[Plain-text engineering files]
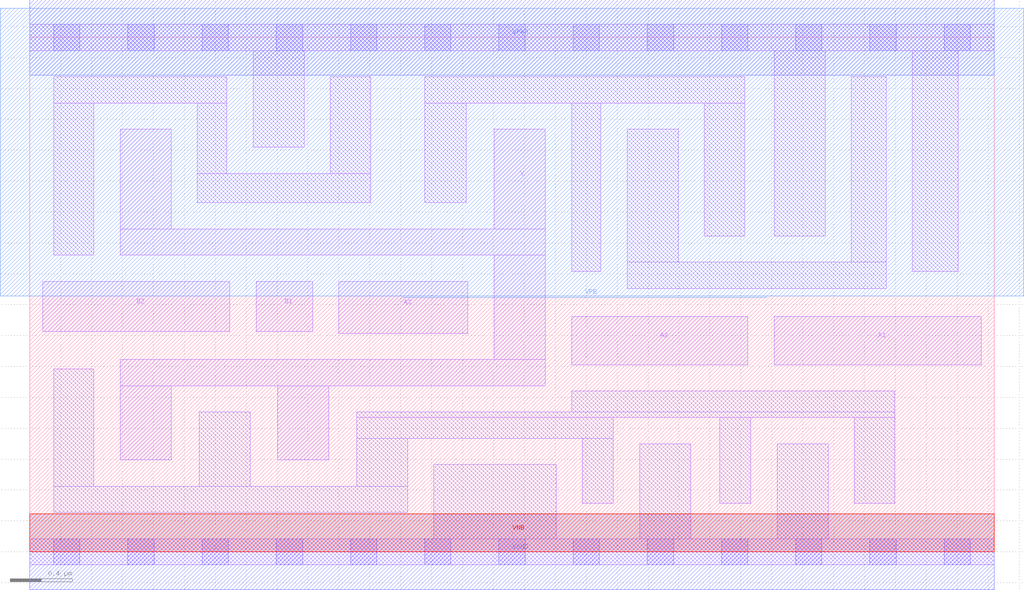
<source format=lef>
# Copyright 2020 The SkyWater PDK Authors
#
# Licensed under the Apache License, Version 2.0 (the "License");
# you may not use this file except in compliance with the License.
# You may obtain a copy of the License at
#
#     https://www.apache.org/licenses/LICENSE-2.0
#
# Unless required by applicable law or agreed to in writing, software
# distributed under the License is distributed on an "AS IS" BASIS,
# WITHOUT WARRANTIES OR CONDITIONS OF ANY KIND, either express or implied.
# See the License for the specific language governing permissions and
# limitations under the License.
#
# SPDX-License-Identifier: Apache-2.0

VERSION 5.7 ;
  NOWIREEXTENSIONATPIN ON ;
  DIVIDERCHAR "/" ;
  BUSBITCHARS "[]" ;
MACRO sky130_fd_sc_lp__o32ai_2
  CLASS CORE ;
  FOREIGN sky130_fd_sc_lp__o32ai_2 ;
  ORIGIN  0.000000  0.000000 ;
  SIZE  6.240000 BY  3.330000 ;
  SYMMETRY X Y R90 ;
  SITE unit ;
  PIN A1
    ANTENNAGATEAREA  0.630000 ;
    DIRECTION INPUT ;
    USE SIGNAL ;
    PORT
      LAYER li1 ;
        RECT 4.815000 1.210000 6.155000 1.525000 ;
    END
  END A1
  PIN A2
    ANTENNAGATEAREA  0.630000 ;
    DIRECTION INPUT ;
    USE SIGNAL ;
    PORT
      LAYER li1 ;
        RECT 3.505000 1.210000 4.645000 1.525000 ;
    END
  END A2
  PIN A3
    ANTENNAGATEAREA  0.630000 ;
    DIRECTION INPUT ;
    USE SIGNAL ;
    PORT
      LAYER li1 ;
        RECT 2.000000 1.415000 2.835000 1.750000 ;
    END
  END A3
  PIN B1
    ANTENNAGATEAREA  0.630000 ;
    DIRECTION INPUT ;
    USE SIGNAL ;
    PORT
      LAYER li1 ;
        RECT 1.465000 1.425000 1.830000 1.750000 ;
    END
  END B1
  PIN B2
    ANTENNAGATEAREA  0.630000 ;
    DIRECTION INPUT ;
    USE SIGNAL ;
    PORT
      LAYER li1 ;
        RECT 0.085000 1.425000 1.295000 1.750000 ;
    END
  END B2
  PIN Y
    ANTENNADIFFAREA  1.243200 ;
    DIRECTION OUTPUT ;
    USE SIGNAL ;
    PORT
      LAYER li1 ;
        RECT 0.585000 0.595000 0.915000 1.075000 ;
        RECT 0.585000 1.075000 3.335000 1.245000 ;
        RECT 0.585000 1.920000 3.335000 2.090000 ;
        RECT 0.585000 2.090000 0.915000 2.735000 ;
        RECT 1.605000 0.595000 1.935000 1.075000 ;
        RECT 3.005000 1.245000 3.335000 1.920000 ;
        RECT 3.005000 2.090000 3.335000 2.735000 ;
    END
  END Y
  PIN VGND
    DIRECTION INOUT ;
    USE GROUND ;
    PORT
      LAYER met1 ;
        RECT 0.000000 -0.245000 6.240000 0.245000 ;
    END
  END VGND
  PIN VNB
    DIRECTION INOUT ;
    USE GROUND ;
    PORT
      LAYER pwell ;
        RECT 0.000000 0.000000 6.240000 0.245000 ;
    END
  END VNB
  PIN VPB
    DIRECTION INOUT ;
    USE POWER ;
    PORT
      LAYER nwell ;
        RECT -0.190000 1.655000 6.430000 3.520000 ;
        RECT  2.415000 1.645000 4.765000 1.655000 ;
    END
  END VPB
  PIN VPWR
    DIRECTION INOUT ;
    USE POWER ;
    PORT
      LAYER met1 ;
        RECT 0.000000 3.085000 6.240000 3.575000 ;
    END
  END VPWR
  OBS
    LAYER li1 ;
      RECT 0.000000 -0.085000 6.240000 0.085000 ;
      RECT 0.000000  3.245000 6.240000 3.415000 ;
      RECT 0.155000  0.255000 2.445000 0.425000 ;
      RECT 0.155000  0.425000 0.415000 1.185000 ;
      RECT 0.155000  1.920000 0.415000 2.905000 ;
      RECT 0.155000  2.905000 1.275000 3.075000 ;
      RECT 1.085000  2.260000 2.205000 2.450000 ;
      RECT 1.085000  2.450000 1.275000 2.905000 ;
      RECT 1.095000  0.425000 1.425000 0.905000 ;
      RECT 1.445000  2.620000 1.775000 3.245000 ;
      RECT 1.945000  2.450000 2.205000 3.075000 ;
      RECT 2.115000  0.425000 2.445000 0.735000 ;
      RECT 2.115000  0.735000 3.775000 0.870000 ;
      RECT 2.115000  0.870000 5.595000 0.905000 ;
      RECT 2.555000  2.260000 2.825000 2.905000 ;
      RECT 2.555000  2.905000 4.625000 3.075000 ;
      RECT 2.615000  0.085000 3.405000 0.565000 ;
      RECT 3.505000  0.905000 5.595000 1.040000 ;
      RECT 3.505000  1.815000 3.695000 2.905000 ;
      RECT 3.575000  0.315000 3.775000 0.735000 ;
      RECT 3.865000  1.705000 5.540000 1.875000 ;
      RECT 3.865000  1.875000 4.195000 2.735000 ;
      RECT 3.945000  0.085000 4.275000 0.700000 ;
      RECT 4.365000  2.045000 4.625000 2.905000 ;
      RECT 4.465000  0.315000 4.665000 0.870000 ;
      RECT 4.815000  2.045000 5.145000 3.245000 ;
      RECT 4.835000  0.085000 5.165000 0.700000 ;
      RECT 5.315000  1.875000 5.540000 3.075000 ;
      RECT 5.335000  0.315000 5.595000 0.870000 ;
      RECT 5.710000  1.815000 6.005000 3.245000 ;
    LAYER mcon ;
      RECT 0.155000 -0.085000 0.325000 0.085000 ;
      RECT 0.155000  3.245000 0.325000 3.415000 ;
      RECT 0.635000 -0.085000 0.805000 0.085000 ;
      RECT 0.635000  3.245000 0.805000 3.415000 ;
      RECT 1.115000 -0.085000 1.285000 0.085000 ;
      RECT 1.115000  3.245000 1.285000 3.415000 ;
      RECT 1.595000 -0.085000 1.765000 0.085000 ;
      RECT 1.595000  3.245000 1.765000 3.415000 ;
      RECT 2.075000 -0.085000 2.245000 0.085000 ;
      RECT 2.075000  3.245000 2.245000 3.415000 ;
      RECT 2.555000 -0.085000 2.725000 0.085000 ;
      RECT 2.555000  3.245000 2.725000 3.415000 ;
      RECT 3.035000 -0.085000 3.205000 0.085000 ;
      RECT 3.035000  3.245000 3.205000 3.415000 ;
      RECT 3.515000 -0.085000 3.685000 0.085000 ;
      RECT 3.515000  3.245000 3.685000 3.415000 ;
      RECT 3.995000 -0.085000 4.165000 0.085000 ;
      RECT 3.995000  3.245000 4.165000 3.415000 ;
      RECT 4.475000 -0.085000 4.645000 0.085000 ;
      RECT 4.475000  3.245000 4.645000 3.415000 ;
      RECT 4.955000 -0.085000 5.125000 0.085000 ;
      RECT 4.955000  3.245000 5.125000 3.415000 ;
      RECT 5.435000 -0.085000 5.605000 0.085000 ;
      RECT 5.435000  3.245000 5.605000 3.415000 ;
      RECT 5.915000 -0.085000 6.085000 0.085000 ;
      RECT 5.915000  3.245000 6.085000 3.415000 ;
  END
END sky130_fd_sc_lp__o32ai_2
END LIBRARY

</source>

**WHAT THE TASK REQUIRES**
Give all the records again, exactly, without images.

**EXERCISE ANSWER**
<source format=lef>
# Copyright 2020 The SkyWater PDK Authors
#
# Licensed under the Apache License, Version 2.0 (the "License");
# you may not use this file except in compliance with the License.
# You may obtain a copy of the License at
#
#     https://www.apache.org/licenses/LICENSE-2.0
#
# Unless required by applicable law or agreed to in writing, software
# distributed under the License is distributed on an "AS IS" BASIS,
# WITHOUT WARRANTIES OR CONDITIONS OF ANY KIND, either express or implied.
# See the License for the specific language governing permissions and
# limitations under the License.
#
# SPDX-License-Identifier: Apache-2.0

VERSION 5.7 ;
  NOWIREEXTENSIONATPIN ON ;
  DIVIDERCHAR "/" ;
  BUSBITCHARS "[]" ;
MACRO sky130_fd_sc_lp__o32ai_2
  CLASS CORE ;
  FOREIGN sky130_fd_sc_lp__o32ai_2 ;
  ORIGIN  0.000000  0.000000 ;
  SIZE  6.240000 BY  3.330000 ;
  SYMMETRY X Y R90 ;
  SITE unit ;
  PIN A1
    ANTENNAGATEAREA  0.630000 ;
    DIRECTION INPUT ;
    USE SIGNAL ;
    PORT
      LAYER li1 ;
        RECT 4.815000 1.210000 6.155000 1.525000 ;
    END
  END A1
  PIN A2
    ANTENNAGATEAREA  0.630000 ;
    DIRECTION INPUT ;
    USE SIGNAL ;
    PORT
      LAYER li1 ;
        RECT 3.505000 1.210000 4.645000 1.525000 ;
    END
  END A2
  PIN A3
    ANTENNAGATEAREA  0.630000 ;
    DIRECTION INPUT ;
    USE SIGNAL ;
    PORT
      LAYER li1 ;
        RECT 2.000000 1.415000 2.835000 1.750000 ;
    END
  END A3
  PIN B1
    ANTENNAGATEAREA  0.630000 ;
    DIRECTION INPUT ;
    USE SIGNAL ;
    PORT
      LAYER li1 ;
        RECT 1.465000 1.425000 1.830000 1.750000 ;
    END
  END B1
  PIN B2
    ANTENNAGATEAREA  0.630000 ;
    DIRECTION INPUT ;
    USE SIGNAL ;
    PORT
      LAYER li1 ;
        RECT 0.085000 1.425000 1.295000 1.750000 ;
    END
  END B2
  PIN Y
    ANTENNADIFFAREA  1.243200 ;
    DIRECTION OUTPUT ;
    USE SIGNAL ;
    PORT
      LAYER li1 ;
        RECT 0.585000 0.595000 0.915000 1.075000 ;
        RECT 0.585000 1.075000 3.335000 1.245000 ;
        RECT 0.585000 1.920000 3.335000 2.090000 ;
        RECT 0.585000 2.090000 0.915000 2.735000 ;
        RECT 1.605000 0.595000 1.935000 1.075000 ;
        RECT 3.005000 1.245000 3.335000 1.920000 ;
        RECT 3.005000 2.090000 3.335000 2.735000 ;
    END
  END Y
  PIN VGND
    DIRECTION INOUT ;
    USE GROUND ;
    PORT
      LAYER met1 ;
        RECT 0.000000 -0.245000 6.240000 0.245000 ;
    END
  END VGND
  PIN VNB
    DIRECTION INOUT ;
    USE GROUND ;
    PORT
      LAYER pwell ;
        RECT 0.000000 0.000000 6.240000 0.245000 ;
    END
  END VNB
  PIN VPB
    DIRECTION INOUT ;
    USE POWER ;
    PORT
      LAYER nwell ;
        RECT -0.190000 1.655000 6.430000 3.520000 ;
        RECT  2.415000 1.645000 4.765000 1.655000 ;
    END
  END VPB
  PIN VPWR
    DIRECTION INOUT ;
    USE POWER ;
    PORT
      LAYER met1 ;
        RECT 0.000000 3.085000 6.240000 3.575000 ;
    END
  END VPWR
  OBS
    LAYER li1 ;
      RECT 0.000000 -0.085000 6.240000 0.085000 ;
      RECT 0.000000  3.245000 6.240000 3.415000 ;
      RECT 0.155000  0.255000 2.445000 0.425000 ;
      RECT 0.155000  0.425000 0.415000 1.185000 ;
      RECT 0.155000  1.920000 0.415000 2.905000 ;
      RECT 0.155000  2.905000 1.275000 3.075000 ;
      RECT 1.085000  2.260000 2.205000 2.450000 ;
      RECT 1.085000  2.450000 1.275000 2.905000 ;
      RECT 1.095000  0.425000 1.425000 0.905000 ;
      RECT 1.445000  2.620000 1.775000 3.245000 ;
      RECT 1.945000  2.450000 2.205000 3.075000 ;
      RECT 2.115000  0.425000 2.445000 0.735000 ;
      RECT 2.115000  0.735000 3.775000 0.870000 ;
      RECT 2.115000  0.870000 5.595000 0.905000 ;
      RECT 2.555000  2.260000 2.825000 2.905000 ;
      RECT 2.555000  2.905000 4.625000 3.075000 ;
      RECT 2.615000  0.085000 3.405000 0.565000 ;
      RECT 3.505000  0.905000 5.595000 1.040000 ;
      RECT 3.505000  1.815000 3.695000 2.905000 ;
      RECT 3.575000  0.315000 3.775000 0.735000 ;
      RECT 3.865000  1.705000 5.540000 1.875000 ;
      RECT 3.865000  1.875000 4.195000 2.735000 ;
      RECT 3.945000  0.085000 4.275000 0.700000 ;
      RECT 4.365000  2.045000 4.625000 2.905000 ;
      RECT 4.465000  0.315000 4.665000 0.870000 ;
      RECT 4.815000  2.045000 5.145000 3.245000 ;
      RECT 4.835000  0.085000 5.165000 0.700000 ;
      RECT 5.315000  1.875000 5.540000 3.075000 ;
      RECT 5.335000  0.315000 5.595000 0.870000 ;
      RECT 5.710000  1.815000 6.005000 3.245000 ;
    LAYER mcon ;
      RECT 0.155000 -0.085000 0.325000 0.085000 ;
      RECT 0.155000  3.245000 0.325000 3.415000 ;
      RECT 0.635000 -0.085000 0.805000 0.085000 ;
      RECT 0.635000  3.245000 0.805000 3.415000 ;
      RECT 1.115000 -0.085000 1.285000 0.085000 ;
      RECT 1.115000  3.245000 1.285000 3.415000 ;
      RECT 1.595000 -0.085000 1.765000 0.085000 ;
      RECT 1.595000  3.245000 1.765000 3.415000 ;
      RECT 2.075000 -0.085000 2.245000 0.085000 ;
      RECT 2.075000  3.245000 2.245000 3.415000 ;
      RECT 2.555000 -0.085000 2.725000 0.085000 ;
      RECT 2.555000  3.245000 2.725000 3.415000 ;
      RECT 3.035000 -0.085000 3.205000 0.085000 ;
      RECT 3.035000  3.245000 3.205000 3.415000 ;
      RECT 3.515000 -0.085000 3.685000 0.085000 ;
      RECT 3.515000  3.245000 3.685000 3.415000 ;
      RECT 3.995000 -0.085000 4.165000 0.085000 ;
      RECT 3.995000  3.245000 4.165000 3.415000 ;
      RECT 4.475000 -0.085000 4.645000 0.085000 ;
      RECT 4.475000  3.245000 4.645000 3.415000 ;
      RECT 4.955000 -0.085000 5.125000 0.085000 ;
      RECT 4.955000  3.245000 5.125000 3.415000 ;
      RECT 5.435000 -0.085000 5.605000 0.085000 ;
      RECT 5.435000  3.245000 5.605000 3.415000 ;
      RECT 5.915000 -0.085000 6.085000 0.085000 ;
      RECT 5.915000  3.245000 6.085000 3.415000 ;
  END
END sky130_fd_sc_lp__o32ai_2
END LIBRARY

</source>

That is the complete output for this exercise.